▶ Görev Tanımı
Aşağıdaki satırların tamamını, hiçbir değişiklik yapmadan olduğu gibi yazınız.

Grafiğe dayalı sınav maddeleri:
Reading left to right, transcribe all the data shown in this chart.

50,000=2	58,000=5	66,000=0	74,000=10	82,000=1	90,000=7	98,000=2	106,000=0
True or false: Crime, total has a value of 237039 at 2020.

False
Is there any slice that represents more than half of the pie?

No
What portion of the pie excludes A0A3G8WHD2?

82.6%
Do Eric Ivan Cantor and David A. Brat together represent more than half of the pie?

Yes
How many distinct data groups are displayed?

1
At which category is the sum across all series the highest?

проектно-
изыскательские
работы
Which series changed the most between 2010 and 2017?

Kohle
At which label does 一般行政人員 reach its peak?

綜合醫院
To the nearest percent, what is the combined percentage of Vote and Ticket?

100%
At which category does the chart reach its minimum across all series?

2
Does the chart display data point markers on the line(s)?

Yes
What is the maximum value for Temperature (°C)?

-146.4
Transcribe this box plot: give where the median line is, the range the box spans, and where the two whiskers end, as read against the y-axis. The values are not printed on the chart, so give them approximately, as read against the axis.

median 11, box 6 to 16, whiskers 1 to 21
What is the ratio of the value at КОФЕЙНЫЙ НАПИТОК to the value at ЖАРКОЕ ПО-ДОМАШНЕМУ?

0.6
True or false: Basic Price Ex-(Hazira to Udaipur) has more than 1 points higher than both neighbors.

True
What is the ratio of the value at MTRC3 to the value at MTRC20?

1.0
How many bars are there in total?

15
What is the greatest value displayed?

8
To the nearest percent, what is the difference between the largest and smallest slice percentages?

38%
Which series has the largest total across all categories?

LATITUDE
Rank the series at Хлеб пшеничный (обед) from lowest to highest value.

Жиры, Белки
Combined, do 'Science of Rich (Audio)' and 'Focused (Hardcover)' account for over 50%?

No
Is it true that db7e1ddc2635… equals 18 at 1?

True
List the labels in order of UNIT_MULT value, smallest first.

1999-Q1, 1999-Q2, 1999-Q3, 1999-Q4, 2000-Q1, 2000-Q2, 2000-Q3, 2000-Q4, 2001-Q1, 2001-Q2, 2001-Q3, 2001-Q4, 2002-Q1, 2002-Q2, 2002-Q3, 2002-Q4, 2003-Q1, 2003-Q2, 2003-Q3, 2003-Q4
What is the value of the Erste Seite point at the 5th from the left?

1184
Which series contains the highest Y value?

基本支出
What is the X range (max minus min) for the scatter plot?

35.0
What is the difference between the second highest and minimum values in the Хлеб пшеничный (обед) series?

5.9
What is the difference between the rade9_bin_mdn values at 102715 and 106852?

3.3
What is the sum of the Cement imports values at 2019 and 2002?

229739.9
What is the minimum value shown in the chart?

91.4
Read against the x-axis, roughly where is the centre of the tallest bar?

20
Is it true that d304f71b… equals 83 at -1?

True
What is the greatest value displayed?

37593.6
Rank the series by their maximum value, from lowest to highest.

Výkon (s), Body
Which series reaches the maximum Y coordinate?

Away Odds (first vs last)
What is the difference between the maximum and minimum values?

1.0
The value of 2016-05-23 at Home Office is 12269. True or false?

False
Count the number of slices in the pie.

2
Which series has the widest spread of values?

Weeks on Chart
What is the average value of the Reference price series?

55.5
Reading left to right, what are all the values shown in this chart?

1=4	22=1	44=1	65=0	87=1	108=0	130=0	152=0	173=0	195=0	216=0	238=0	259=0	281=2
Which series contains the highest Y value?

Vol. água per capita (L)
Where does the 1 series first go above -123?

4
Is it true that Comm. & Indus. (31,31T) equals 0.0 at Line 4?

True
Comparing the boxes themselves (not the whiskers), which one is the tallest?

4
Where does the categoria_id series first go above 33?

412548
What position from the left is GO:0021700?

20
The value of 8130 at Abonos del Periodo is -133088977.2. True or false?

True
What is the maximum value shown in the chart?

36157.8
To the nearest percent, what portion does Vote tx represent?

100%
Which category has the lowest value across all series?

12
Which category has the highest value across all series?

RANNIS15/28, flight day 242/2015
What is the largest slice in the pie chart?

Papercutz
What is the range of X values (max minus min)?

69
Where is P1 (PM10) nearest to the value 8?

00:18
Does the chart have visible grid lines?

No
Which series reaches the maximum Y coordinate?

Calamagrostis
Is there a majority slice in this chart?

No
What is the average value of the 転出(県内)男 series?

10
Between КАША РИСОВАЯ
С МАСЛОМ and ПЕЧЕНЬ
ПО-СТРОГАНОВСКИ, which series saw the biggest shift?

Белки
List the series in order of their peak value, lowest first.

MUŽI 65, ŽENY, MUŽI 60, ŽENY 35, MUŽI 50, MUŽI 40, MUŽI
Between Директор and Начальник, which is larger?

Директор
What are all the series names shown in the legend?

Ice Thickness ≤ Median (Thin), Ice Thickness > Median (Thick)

▶ Yanıt
Reading left to right, transcribe all the data shown in this chart.

50,000=2	58,000=5	66,000=0	74,000=10	82,000=1	90,000=7	98,000=2	106,000=0
True or false: Crime, total has a value of 237039 at 2020.

False
Is there any slice that represents more than half of the pie?

No
What portion of the pie excludes A0A3G8WHD2?

82.6%
Do Eric Ivan Cantor and David A. Brat together represent more than half of the pie?

Yes
How many distinct data groups are displayed?

1
At which category is the sum across all series the highest?

проектно-
изыскательские
работы
Which series changed the most between 2010 and 2017?

Kohle
At which label does 一般行政人員 reach its peak?

綜合醫院
To the nearest percent, what is the combined percentage of Vote and Ticket?

100%
At which category does the chart reach its minimum across all series?

2
Does the chart display data point markers on the line(s)?

Yes
What is the maximum value for Temperature (°C)?

-146.4
Transcribe this box plot: give where the median line is, the range the box spans, and where the two whiskers end, as read against the y-axis. The values are not printed on the chart, so give them approximately, as read against the axis.

median 11, box 6 to 16, whiskers 1 to 21
What is the ratio of the value at КОФЕЙНЫЙ НАПИТОК to the value at ЖАРКОЕ ПО-ДОМАШНЕМУ?

0.6
True or false: Basic Price Ex-(Hazira to Udaipur) has more than 1 points higher than both neighbors.

True
What is the ratio of the value at MTRC3 to the value at MTRC20?

1.0
How many bars are there in total?

15
What is the greatest value displayed?

8
To the nearest percent, what is the difference between the largest and smallest slice percentages?

38%
Which series has the largest total across all categories?

LATITUDE
Rank the series at Хлеб пшеничный (обед) from lowest to highest value.

Жиры, Белки
Combined, do 'Science of Rich (Audio)' and 'Focused (Hardcover)' account for over 50%?

No
Is it true that db7e1ddc2635… equals 18 at 1?

True
List the labels in order of UNIT_MULT value, smallest first.

1999-Q1, 1999-Q2, 1999-Q3, 1999-Q4, 2000-Q1, 2000-Q2, 2000-Q3, 2000-Q4, 2001-Q1, 2001-Q2, 2001-Q3, 2001-Q4, 2002-Q1, 2002-Q2, 2002-Q3, 2002-Q4, 2003-Q1, 2003-Q2, 2003-Q3, 2003-Q4
What is the value of the Erste Seite point at the 5th from the left?

1184
Which series contains the highest Y value?

基本支出
What is the X range (max minus min) for the scatter plot?

35.0
What is the difference between the second highest and minimum values in the Хлеб пшеничный (обед) series?

5.9
What is the difference between the rade9_bin_mdn values at 102715 and 106852?

3.3
What is the sum of the Cement imports values at 2019 and 2002?

229739.9
What is the minimum value shown in the chart?

91.4
Read against the x-axis, roughly where is the centre of the tallest bar?

20
Is it true that d304f71b… equals 83 at -1?

True
What is the greatest value displayed?

37593.6
Rank the series by their maximum value, from lowest to highest.

Výkon (s), Body
Which series reaches the maximum Y coordinate?

Away Odds (first vs last)
What is the difference between the maximum and minimum values?

1.0
The value of 2016-05-23 at Home Office is 12269. True or false?

False
Count the number of slices in the pie.

2
Which series has the widest spread of values?

Weeks on Chart
What is the average value of the Reference price series?

55.5
Reading left to right, what are all the values shown in this chart?

1=4	22=1	44=1	65=0	87=1	108=0	130=0	152=0	173=0	195=0	216=0	238=0	259=0	281=2
Which series contains the highest Y value?

Vol. água per capita (L)
Where does the 1 series first go above -123?

4
Is it true that Comm. & Indus. (31,31T) equals 0.0 at Line 4?

True
Comparing the boxes themselves (not the whiskers), which one is the tallest?

4
Where does the categoria_id series first go above 33?

412548
What position from the left is GO:0021700?

20
The value of 8130 at Abonos del Periodo is -133088977.2. True or false?

True
What is the maximum value shown in the chart?

36157.8
To the nearest percent, what portion does Vote tx represent?

100%
Which category has the lowest value across all series?

12
Which category has the highest value across all series?

RANNIS15/28, flight day 242/2015
What is the largest slice in the pie chart?

Papercutz
What is the range of X values (max minus min)?

69
Where is P1 (PM10) nearest to the value 8?

00:18
Does the chart have visible grid lines?

No
Which series reaches the maximum Y coordinate?

Calamagrostis
Is there a majority slice in this chart?

No
What is the average value of the 転出(県内)男 series?

10
Between КАША РИСОВАЯ
С МАСЛОМ and ПЕЧЕНЬ
ПО-СТРОГАНОВСКИ, which series saw the biggest shift?

Белки
List the series in order of their peak value, lowest first.

MUŽI 65, ŽENY, MUŽI 60, ŽENY 35, MUŽI 50, MUŽI 40, MUŽI
Between Директор and Начальник, which is larger?

Директор
What are all the series names shown in the legend?

Ice Thickness ≤ Median (Thin), Ice Thickness > Median (Thick)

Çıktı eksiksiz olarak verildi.